* _SET EXERCISE A_:
Please set down the conclave passage word for word, everything from "While Scola had" down to "outside the conclave.".
* _SET EXERCISE B_:
In the conclave passage, how many votes was Scola expected to receive in the first round?

— START DOCUMENT SECTION —

While Scola had distanced himself from the ecclesial movement the year before, and the story quickly sank from view after the conclave, his name was mentioned in newspapers in connection with the scandal, just before cardinals were sequestered to elect a new pope.

Scola had been expected to get 50 votes in the first round of voting, but later accounts say he only got 40 at most, others have said less than 30 — and that the ones he lost might have been caused by the prospect of a scandal that cardinals thought might unfold outside the conclave.

At the same time, the previous conclave’s purported runner-up, Cardinal Jorge Bergoglio, also entered the Sistine Chapel with a dedicated block of supporters, including Belgian Cardinal Godfried Daneels and German Cardinal Walter Kasper, as well as other superannuated though influential cardinals who supported his candidacy at the pre-conclave consistories, including Westminster’s Cardinal Cormac Murphy O’Conner and the subsequently disgraced Theodore McCarrick.

The implied impact of a well-timed but ultimately “nothingburger” media story on Scola’s early supposed lead, and the crowd mentality to rally behind the next best-supported candidate, was, according to Melloni’s argument, exacerbated by the increasingly diverse nature of the college.

— END DOCUMENT SECTION —
— START DATASET —

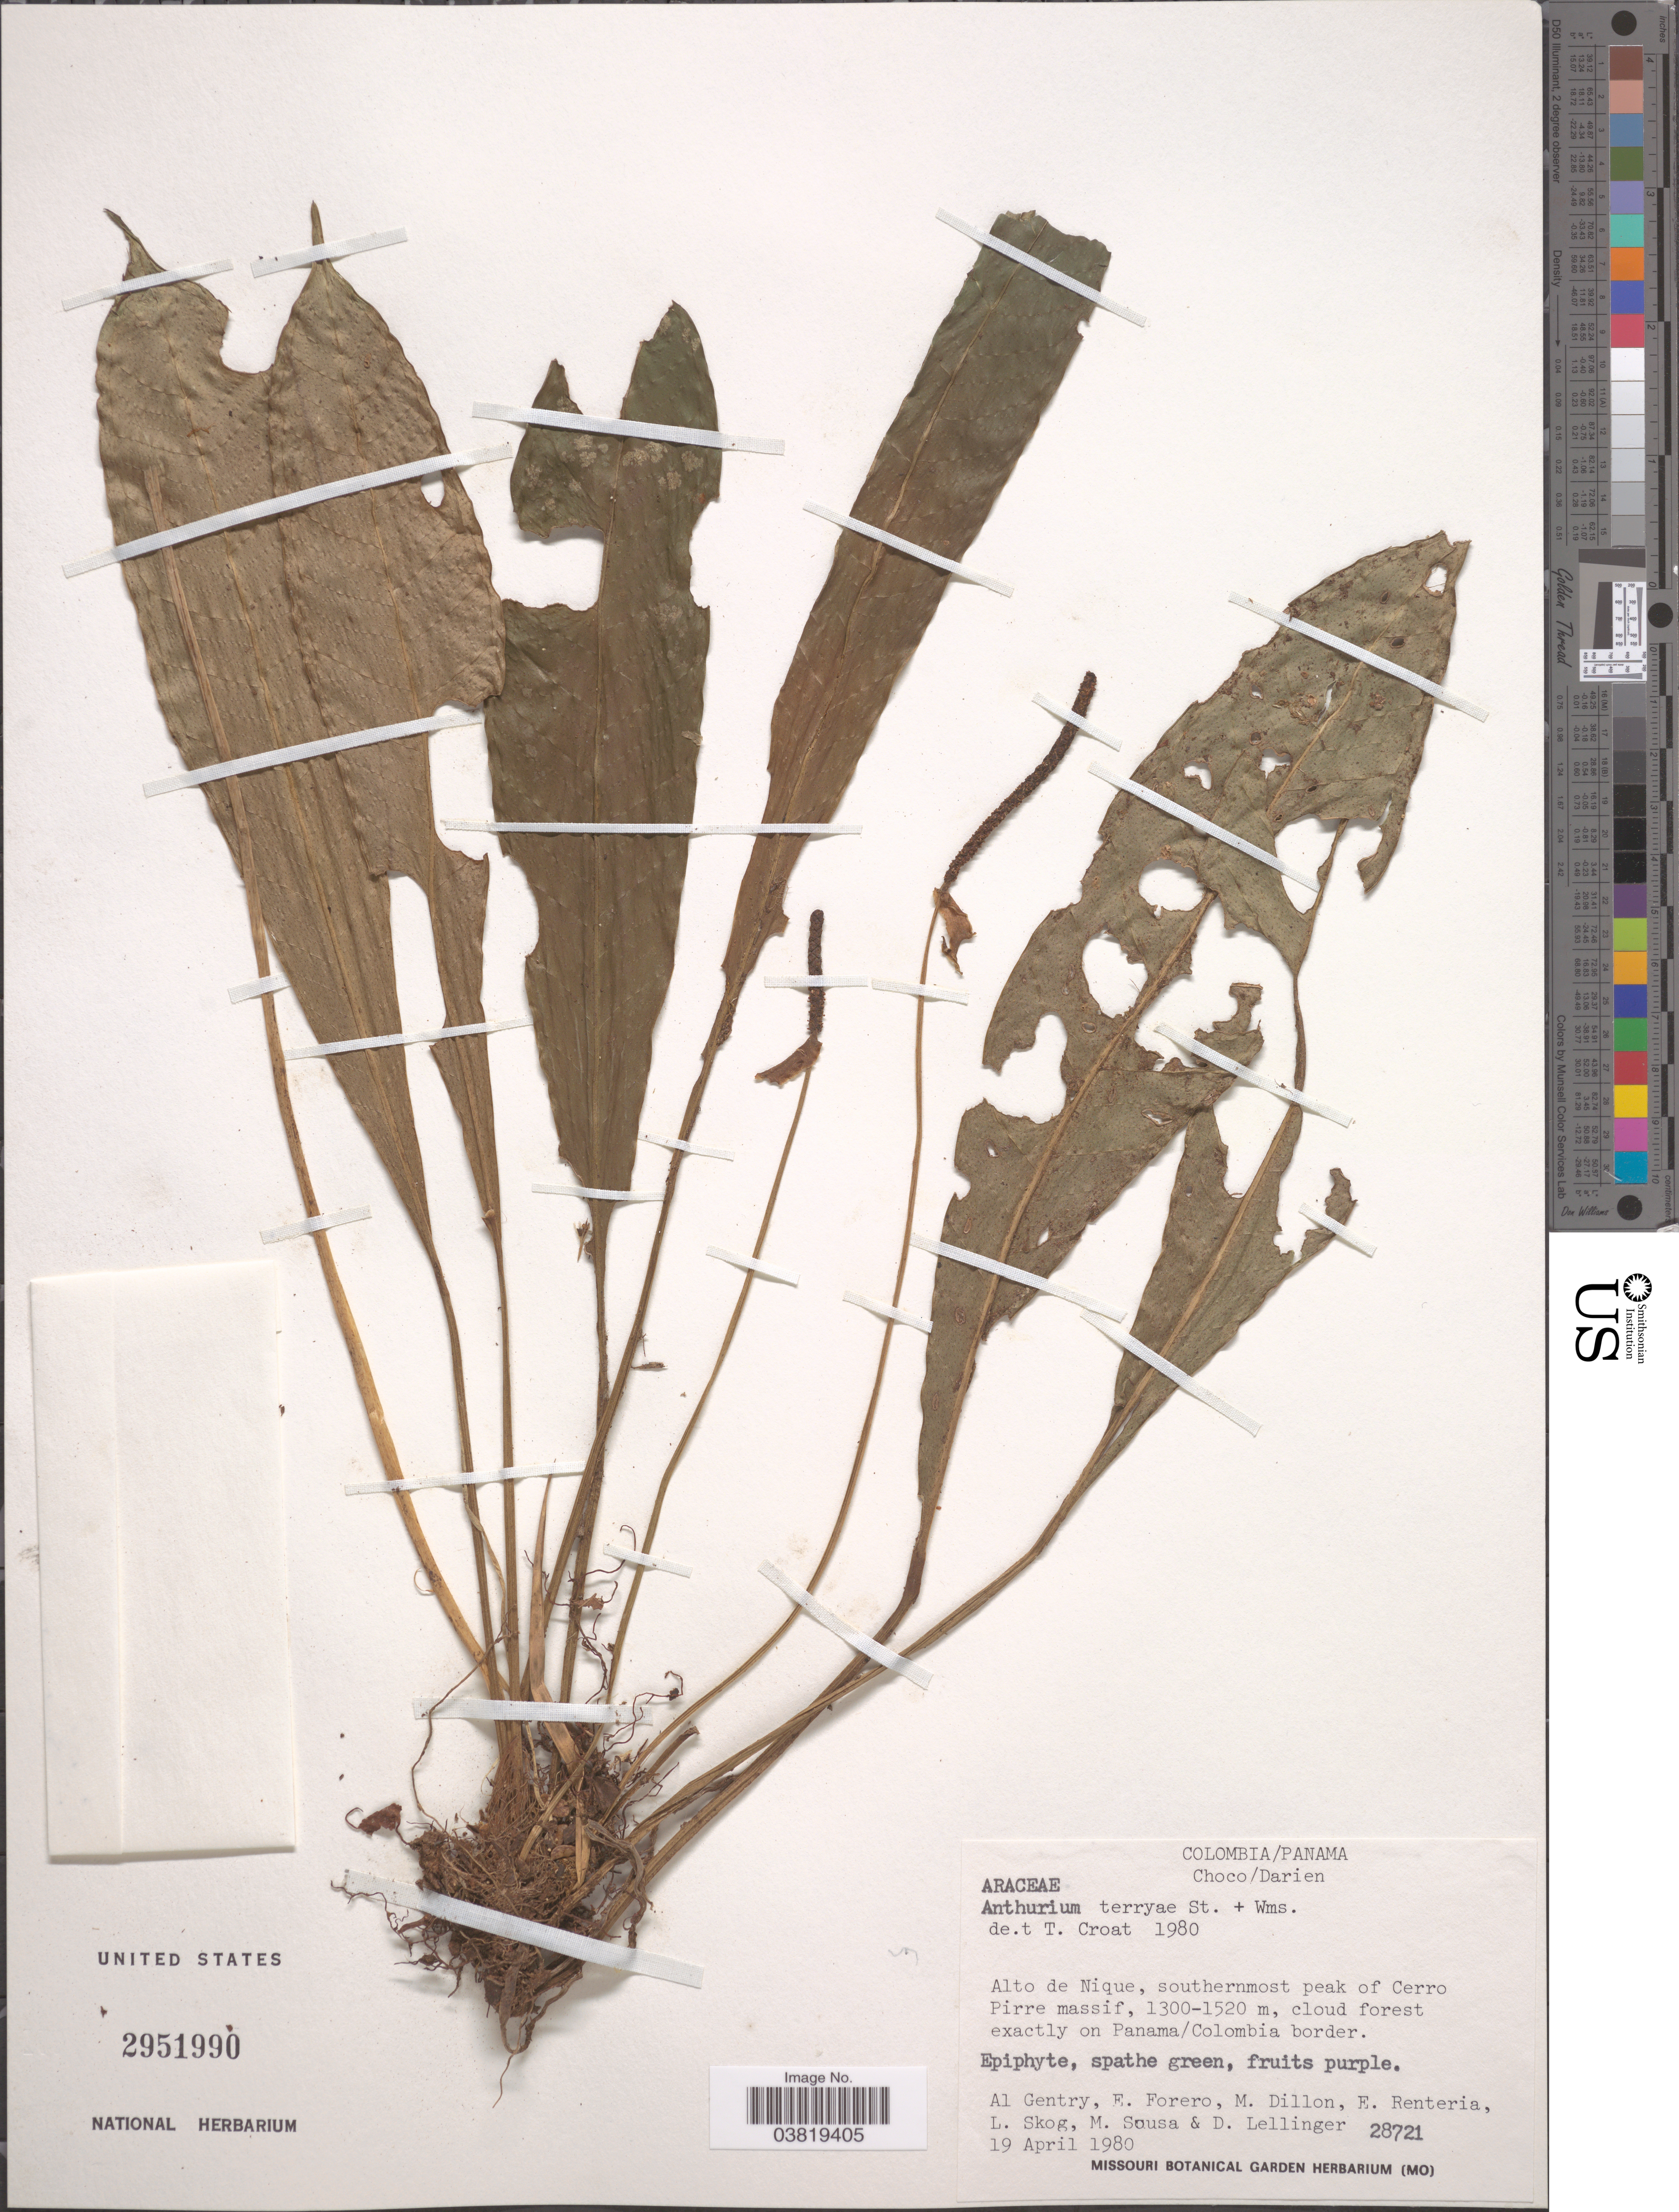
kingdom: Plantae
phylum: Tracheophyta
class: Liliopsida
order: Alismatales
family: Araceae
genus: Anthurium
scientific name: Anthurium terryae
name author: Standl. & L.O. Williams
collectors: A. H. Gentry, E. Forero, M. O. Dillon, E. Renteria & et al.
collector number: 28721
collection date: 1980-04-19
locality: Colombia/Panama. Choco/Darien. Alto de Nique, southernmost peak of Cerro Pirre massif, exactly on Panama/Colombia border.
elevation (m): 1300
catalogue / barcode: US 2951990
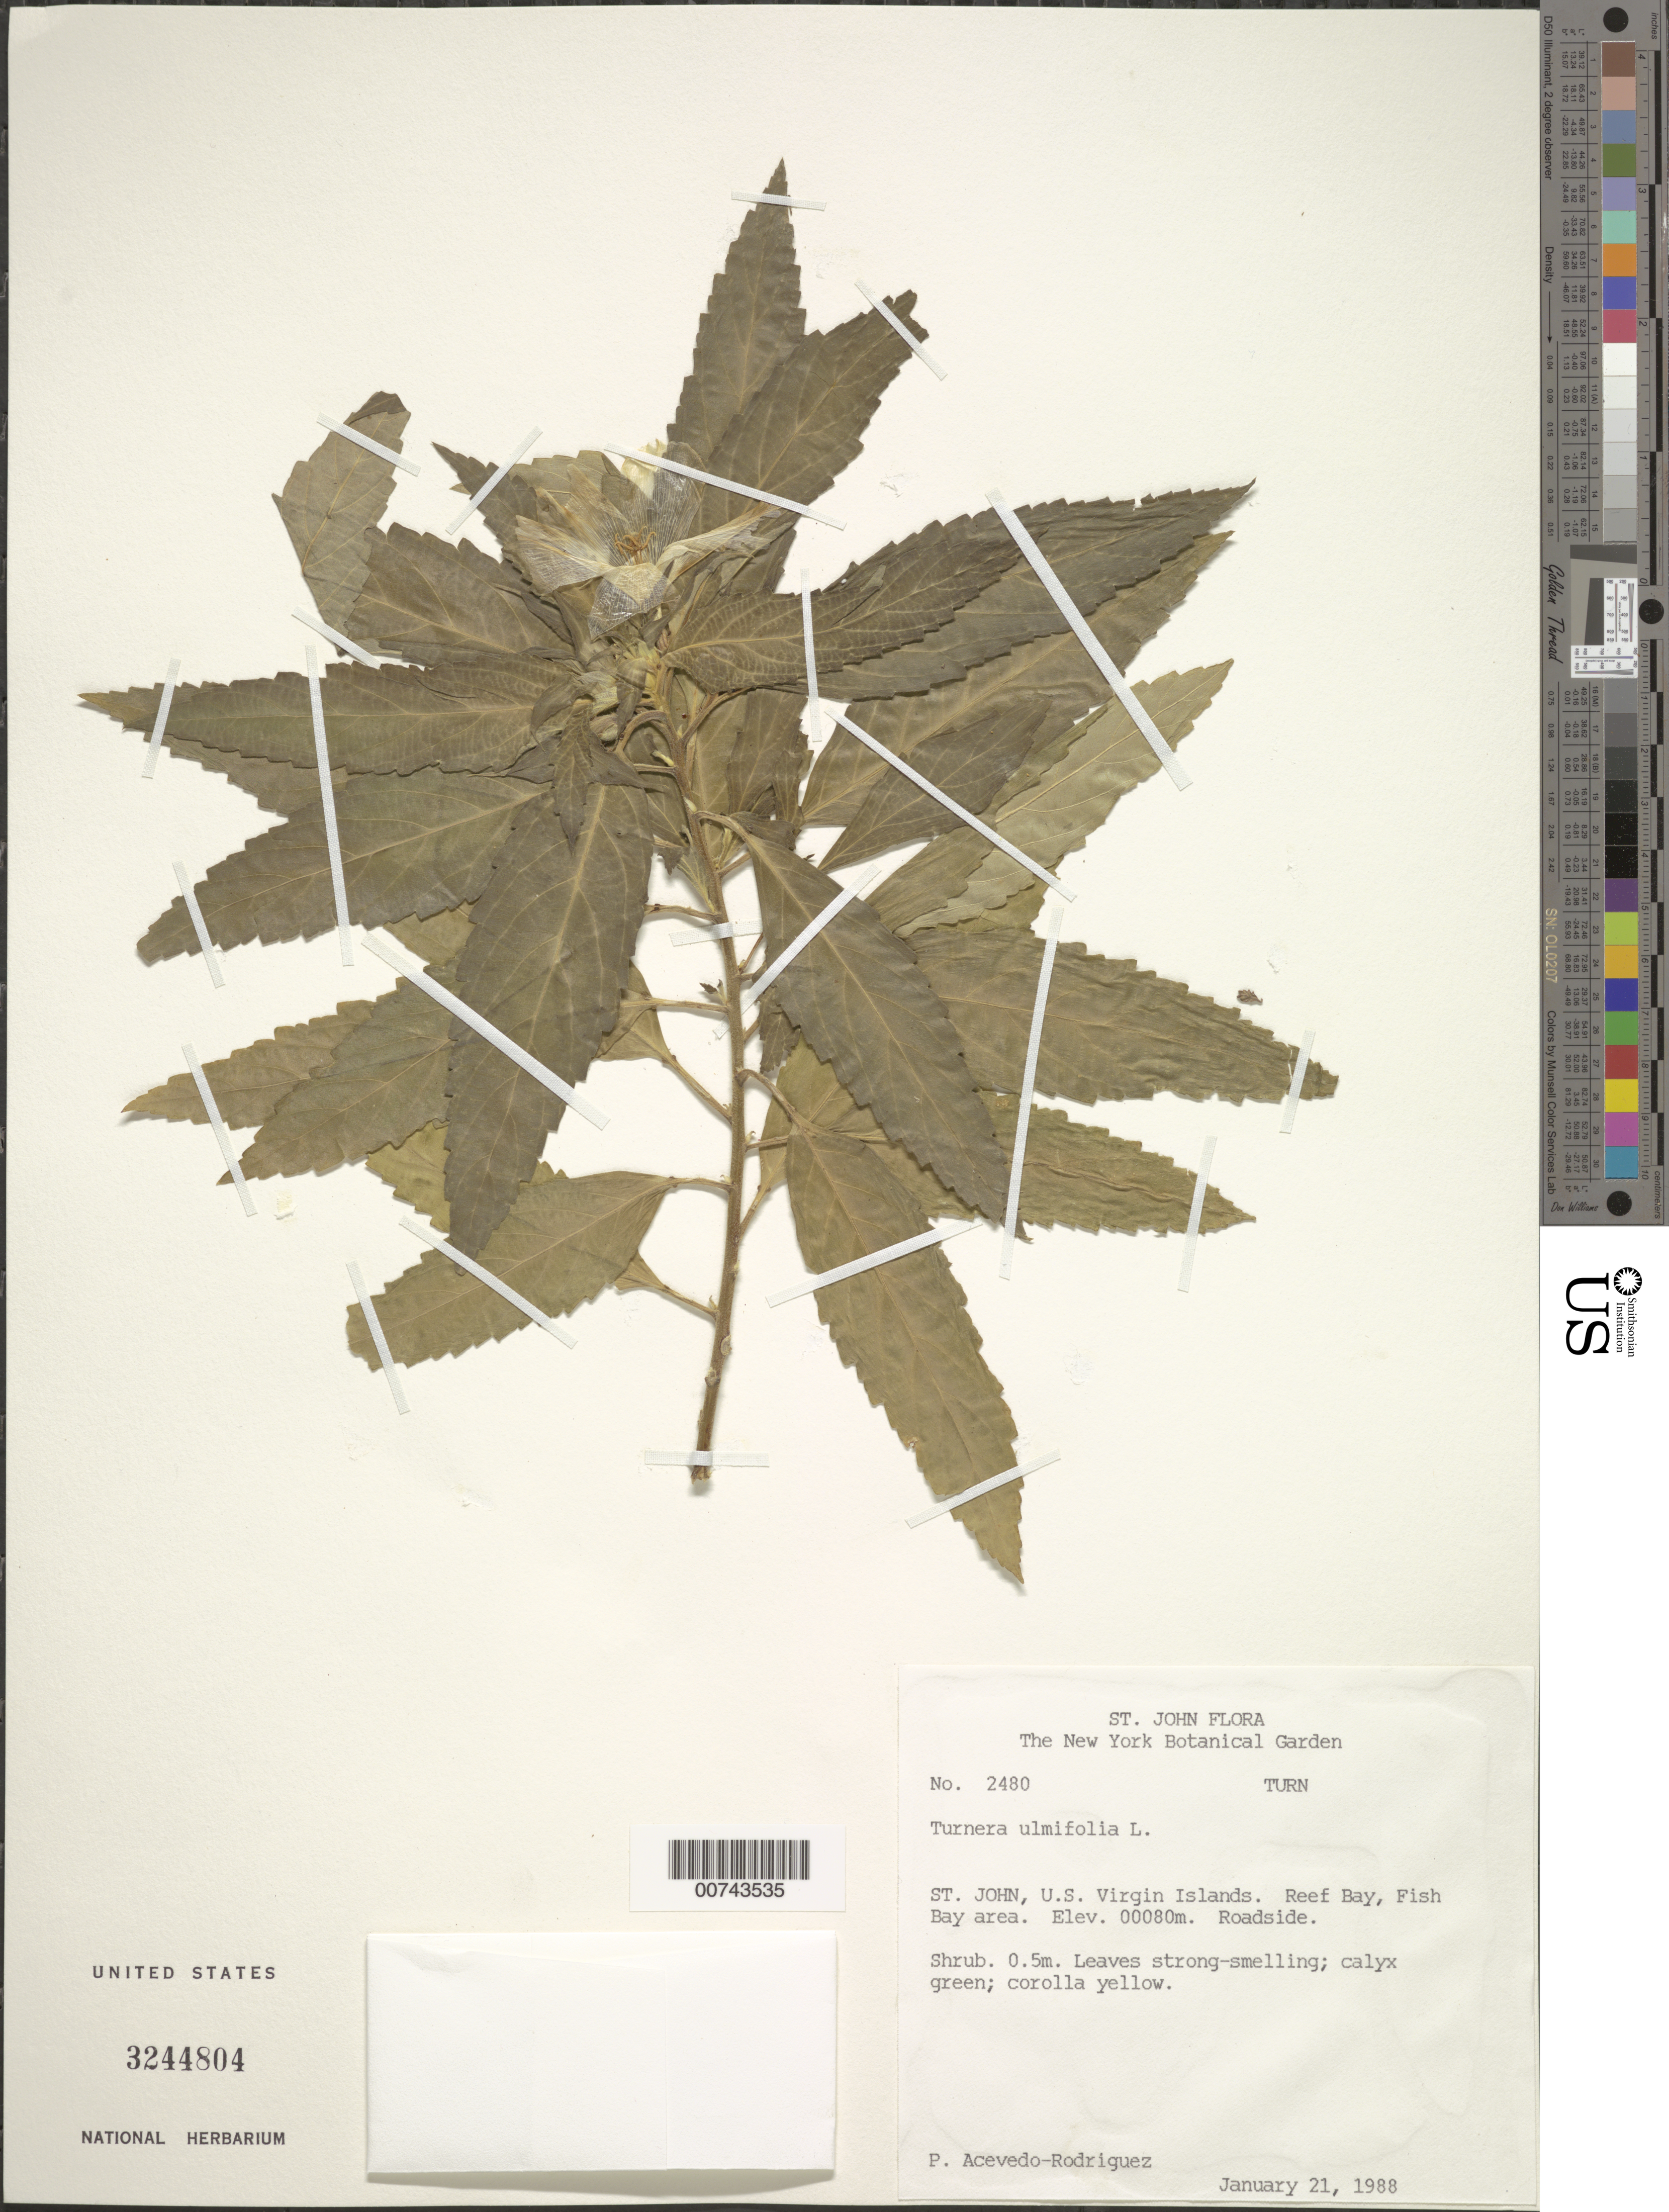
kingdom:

— END DATASET —

* _OUTPUT A_:
While Scola had distanced himself from the ecclesial movement the year before, and the story quickly sank from view after the conclave, his name was mentioned in newspapers in connection with the scandal, just before cardinals were sequestered to elect a new pope.

Scola had been expected to get 50 votes in the first round of voting, but later accounts say he only got 40 at most, others have said less than 30 — and that the ones he lost might have been caused by the prospect of a scandal that cardinals thought might unfold outside the conclave.

* _OUTPUT B_:
50 votes